--- Exercise passage ---
• • •
Could digital technologies help scale the Circular Economy?

The deployment at scale of digital technologies is not without challenges.
The Circular Economy promises a way out of our current predicament, with the potential to deploy economic models respectful of ecosystemic limits. At least in theory.

The Circular Economy is not a new concept nor is it a fixed, well defined idea. It is a heuristic approach that evolves regularly and is subject to a local socio-economic context.

The current iteration of a Circular Economy, promoted in business and policy-making circles in the European Union, takes a strong resource or material angle. We can term it as “A circular economy allows resource circularity to decouple resource use and GHG emissions from economic growth”. This interpretation of the concept implies a technological bias and suggests that Circular Economy-inspired technological innovations will enable this decoupling to take place.
• • •
--- Check your understanding ---
• a. From the listing, output as a JSON list of strings the lines beginning with the one that contains "Quotidiano on line" and running through the end of the listing, one string per line, with blank lines and pictures left out.
• b. Write what comes next in the passage on digital technologies and the Circular Economy, starting after its last sentence.

--- Data for analysis ---
• • •
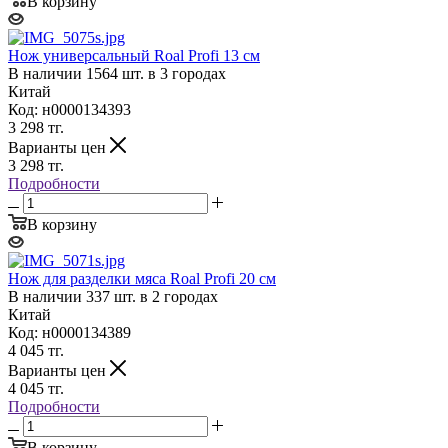
В корзину
Нож универсальный Roal Profi 13 cм
В наличии 1564 шт. в 3 городах
Китай
Код: н0000134393
3 298
тг.
Варианты цен
3 298
тг.
Подробности
В корзину
Нож для разделки мяса Roal Profi 20 cм
В наличии 337 шт. в 2 городах
Китай
Код: н0000134389
4 045
тг.
Варианты цен
4 045
тг.
Подробности
В корзину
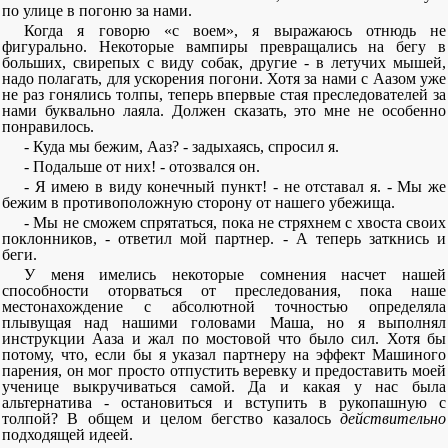
по улице в погоню за нами.
Когда я говорю «с воем», я выражаюсь отнюдь не
фигурально. Некоторые вампиры превращались на бегу в
больших, свирепых с виду собак, другие - в летучих мышей,
надо полагать, для ускорения погони. Хотя за нами с Аазом уже
не раз гонялись толпы, теперь впервые стая преследователей за
нами буквально лаяла. Должен сказать, это мне не особенно
понравилось.
- Куда мы бежим, Ааз? - задыхаясь, спросил я.
- Подальше от них! - отозвался он.
- Я имею в виду конечный пункт! - не отставал я. - Мы же
бежим в противоположную сторону от нашего убежища.
- Мы не сможем спрятаться, пока не стряхнем с хвоста своих
поклонников, - ответил мой партнер. - А теперь заткнись и
беги.
У меня имелись некоторые сомнения насчет нашей
способности оторваться от преследования, пока наше
местонахождение с абсолютной точностью определяла
плывущая над нашими головами Маша, но я выполнял
инструкции Ааза и жал по мостовой что было сил. Хотя бы
потому, что, если бы я указал партнеру на эффект Машиного
парения, он мог просто отпустить веревку и предоставить моей
ученице выкручиваться самой. Да и какая у нас была
альтернатива - остановиться и вступить в рукопашную с
толпой? В общем и целом бегство казалось
действительно
подходящей идеей.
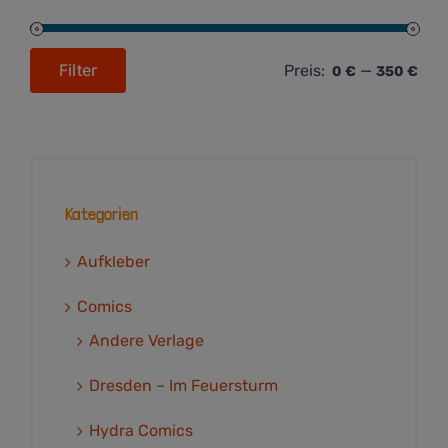
Filter
Preis:
—
0 €
350 €
Min.
Max.
Preis
Preis
Kategorien
Aufkleber
Comics
Andere Verlage
Dresden – Im Feuersturm
Hydra Comics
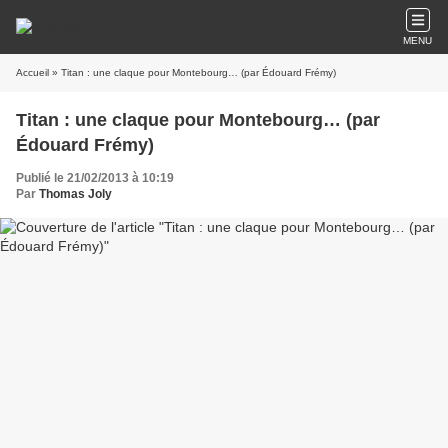
MENU
Accueil
» Titan : une claque pour Montebourg… (par Édouard Frémy)
Titan : une claque pour Montebourg… (par
Édouard Frémy)
Publié le 21/02/2013 à 10:19
Par
Thomas Joly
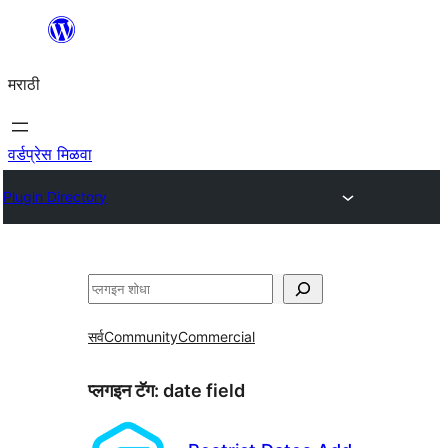
सामुग्रीवर
जा
मराठी
वर्डप्रेस मिळवा
Plugin Directory
शोधा
सर्व
Community
Commercial
प्लगइन टॅग:
date field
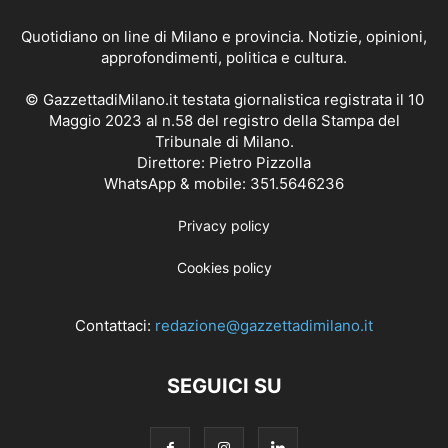
Quotidiano on line di Milano e provincia. Notizie, opinioni,
approfondimenti, politica e cultura.
© GazzettadiMilano.it testata giornalistica registrata il 10
Maggio 2023 al n.58 del registro della Stampa del
Tribunale di Milano.
Direttore: Pietro Pizzolla
WhatsApp & mobile: 351.5646236
Privacy policy
Cookies policy
Contattaci:
redazione@gazzettadimilano.it
SEGUICI SU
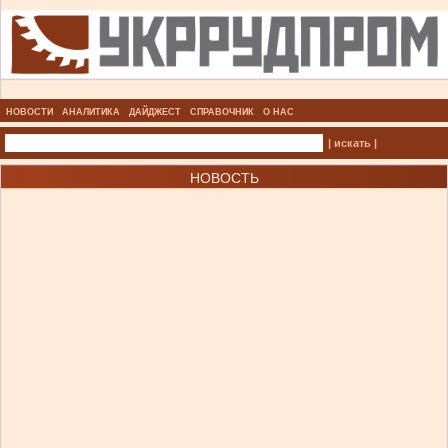
НОВОСТИ
АНАЛИТИКА
ДАЙДЖЕСТ
СПРАВОЧНИК
О НАС
| искать |
НОВОСТЬ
• • •
--- Answer set ---
• a.
[
  "Quotidiano on line di Milano e provincia. Notizie, opinioni,",
  "approfondimenti, politica e cultura.",
  "© GazzettadiMilano.it testata giornalistica registrata il 10",
  "Maggio 2023 al n.58 del registro della Stampa del",
  "Tribunale di Milano.",
  "Direttore: Pietro Pizzolla",
  "WhatsApp & mobile: 351.5646236",
  "Privacy policy",
  "Cookies policy",
  "Contattaci:",
  "redazione@gazzettadimilano.it",
  "SEGUICI SU",
  "НОВОСТИ",
  "АНАЛИТИКА",
  "ДАЙДЖЕСТ",
  "СПРАВОЧНИК",
  "О НАС",
  "| искать |",
  "НОВОСТЬ"
]

• b.
One has to be careful and critical about the role of digital technologies in allowing the scaling of the Circular Economy. The Hickel / Kallis and Parrique publications serve as reminders that the net decoupling of resource use is far from being empirically proven with current technologies. Given the fact that we have 10 years to radically change course and avoid a 3 to 4 degrees warmer world, relying only on technological innovations is a rather risky bet for humanity.

A practical approach looks like what we need. Digital technology should be considered as a means to an end. Switching personal cars to electric propulsion will not change the nature of the car pollution problem as we are moving from tailpipe emissions issues, to rare earth extraction challenges and pollution. Digital technologies have a crucial role to play in the scale up of Circular Economy, but this enabling role shall be seen within the wider system and should account for the full impacts of digital technologies. There is no such thing as a truly ‘digital tech or digital economy’. Think about it, the cloud services IoT relies on are actually submarine cables under the oceans and server farms both made of real, tangible materials…. These cables and servers use electricity, a lot of it, and it comes from somewhere… A coal station, a gas station, a nuclear plant, a windmills farm, a solar farm…

So, to conclude, does digital technology play a role in enabling the Circular Economy?

Yes, and a crucial one.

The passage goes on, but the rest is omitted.